_EXERCISE PASSAGE_:
=-=-=

The building industry is undergoing a slow but steady change – adapting to new technologies and complying with increasing demands from public opinion as well as legislators. With regard to the latter, there is little doubt that common European goals are an effective tool to further this change and to achieve the results and improvements needed. An example hereof, is the EPBD (Energy Performance of Buildings Directive) from 2010, which has contributed to the reduction of energy consumption and CO2-emissions in buildings across the EU nations.
When innovation and regulation go hand-in-hand
These common goals and drivers are of paramount importance to SMEs as it makes innovation economically viable and motivates us to develop, mature and launch new technologies and solutions, which could otherwise have proven difficult to succeed with – especially in an industry which is largely defined by tradition and only adapts new solutions slowly.

=-=-=

_DIRECTIONS_:
1: In the passage on the building industry, what does the abbreviation EPBD stand for?
2: Carry on writing the passage on the building industry, starting right after its final sentence.
The records that come next have no connection to the passage on the building industry.

=-=-=

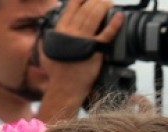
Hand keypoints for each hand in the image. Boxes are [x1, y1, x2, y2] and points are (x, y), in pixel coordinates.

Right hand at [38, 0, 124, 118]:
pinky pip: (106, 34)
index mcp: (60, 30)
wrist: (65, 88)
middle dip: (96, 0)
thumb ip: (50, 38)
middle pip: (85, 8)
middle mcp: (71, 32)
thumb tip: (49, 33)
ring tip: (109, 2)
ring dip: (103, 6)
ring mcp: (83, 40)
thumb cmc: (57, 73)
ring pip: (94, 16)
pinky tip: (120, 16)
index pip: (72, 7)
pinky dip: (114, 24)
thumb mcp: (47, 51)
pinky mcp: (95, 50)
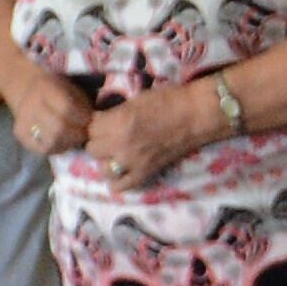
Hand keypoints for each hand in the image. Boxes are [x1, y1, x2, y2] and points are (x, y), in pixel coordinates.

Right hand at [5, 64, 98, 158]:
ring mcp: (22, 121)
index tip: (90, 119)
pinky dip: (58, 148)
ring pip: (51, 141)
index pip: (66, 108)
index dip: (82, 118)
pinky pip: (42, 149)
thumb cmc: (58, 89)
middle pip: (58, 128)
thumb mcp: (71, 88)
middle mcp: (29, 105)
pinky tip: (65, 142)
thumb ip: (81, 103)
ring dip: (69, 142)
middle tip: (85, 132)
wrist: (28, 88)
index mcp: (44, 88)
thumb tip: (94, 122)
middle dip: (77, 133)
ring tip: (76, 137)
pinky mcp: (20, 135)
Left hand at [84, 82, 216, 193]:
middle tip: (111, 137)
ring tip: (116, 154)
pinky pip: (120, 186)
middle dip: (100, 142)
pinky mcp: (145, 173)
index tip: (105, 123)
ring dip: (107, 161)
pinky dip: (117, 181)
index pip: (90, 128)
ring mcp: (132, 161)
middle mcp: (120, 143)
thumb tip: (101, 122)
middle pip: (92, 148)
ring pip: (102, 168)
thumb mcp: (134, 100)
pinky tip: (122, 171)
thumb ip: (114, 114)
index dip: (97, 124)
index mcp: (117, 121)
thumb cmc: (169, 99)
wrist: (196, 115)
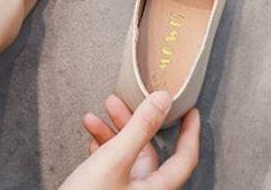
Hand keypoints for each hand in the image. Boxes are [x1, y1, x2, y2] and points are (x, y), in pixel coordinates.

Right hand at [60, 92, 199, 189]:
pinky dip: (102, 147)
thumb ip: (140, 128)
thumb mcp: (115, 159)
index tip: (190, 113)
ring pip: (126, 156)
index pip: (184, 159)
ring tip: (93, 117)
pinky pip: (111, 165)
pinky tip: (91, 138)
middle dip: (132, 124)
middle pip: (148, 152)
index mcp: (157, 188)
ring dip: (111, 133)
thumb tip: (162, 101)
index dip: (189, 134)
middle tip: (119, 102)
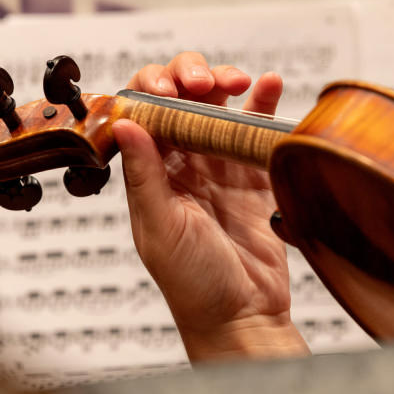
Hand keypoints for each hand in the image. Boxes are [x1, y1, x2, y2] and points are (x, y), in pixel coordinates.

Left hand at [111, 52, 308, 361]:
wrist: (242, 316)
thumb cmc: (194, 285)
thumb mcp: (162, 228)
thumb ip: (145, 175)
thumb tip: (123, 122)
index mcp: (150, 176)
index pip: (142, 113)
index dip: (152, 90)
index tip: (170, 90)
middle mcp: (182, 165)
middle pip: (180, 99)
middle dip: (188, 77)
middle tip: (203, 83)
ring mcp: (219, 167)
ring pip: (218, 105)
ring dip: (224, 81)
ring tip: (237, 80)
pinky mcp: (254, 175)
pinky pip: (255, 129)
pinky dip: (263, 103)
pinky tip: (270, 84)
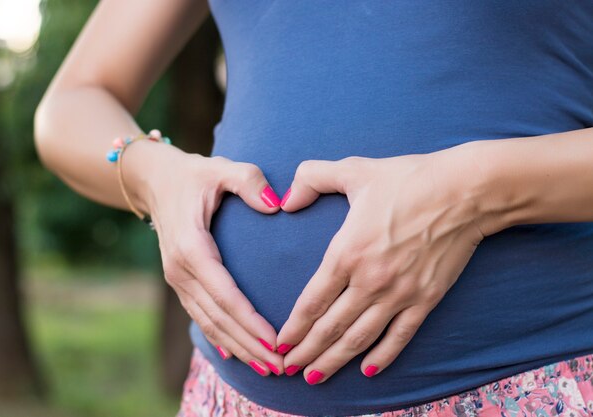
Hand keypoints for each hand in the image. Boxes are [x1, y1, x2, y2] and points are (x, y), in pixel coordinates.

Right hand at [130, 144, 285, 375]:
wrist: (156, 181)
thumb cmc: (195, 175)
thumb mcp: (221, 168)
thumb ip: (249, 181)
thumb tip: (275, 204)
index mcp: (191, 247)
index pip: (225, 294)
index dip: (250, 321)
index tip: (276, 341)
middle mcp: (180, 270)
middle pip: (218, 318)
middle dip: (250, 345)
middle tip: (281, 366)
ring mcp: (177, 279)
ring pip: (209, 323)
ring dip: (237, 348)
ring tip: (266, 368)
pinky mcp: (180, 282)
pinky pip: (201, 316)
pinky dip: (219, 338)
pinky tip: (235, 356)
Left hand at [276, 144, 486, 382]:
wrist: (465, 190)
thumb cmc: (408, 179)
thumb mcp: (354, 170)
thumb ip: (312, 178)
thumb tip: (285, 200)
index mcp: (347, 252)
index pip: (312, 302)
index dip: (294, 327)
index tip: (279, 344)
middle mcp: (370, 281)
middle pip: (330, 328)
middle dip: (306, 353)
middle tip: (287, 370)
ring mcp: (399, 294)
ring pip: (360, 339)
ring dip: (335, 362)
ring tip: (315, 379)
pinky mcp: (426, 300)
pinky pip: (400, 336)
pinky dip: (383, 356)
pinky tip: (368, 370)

=-=-=

_OUTPUTS IN ORDER_:
1: Energy Performance of Buildings Directive

2:
An example of SMEs penetrating markets and achieving success based on the need for improved sustainability in buildings is the company I founded called MicroShade. We have developed a passive solar shading technology, consisting of a micro structured membrane, which is placed inside the layers of an insulated glazing. While the view to the outside is maintained, it reflects and absorbs up to 90% of solar irradiation - and as such reduces the need for cooling. A welcomed side effect is, that it also increases the amount of usable floor space in the building since the shading makes it possible to place desks right next to the façade.
Although new technologies can contribute with considerable savings in terms of energy consumption and long-term total cost of ownership, the fact that the solution is new often makes contractors choose solutions that they are used to. However, when common requirements are introduced and existing solutions cannot deliver on them - it changes the landscape for new technology, as is the case for MicroShade. This is why a firm driver like the EBPD helps further technological advancement in the construction industry, benefitting not only the energy consumption in European buildings, but also making it possible to develop solutions, products and businesses that will thrive inside as well as outside European borders.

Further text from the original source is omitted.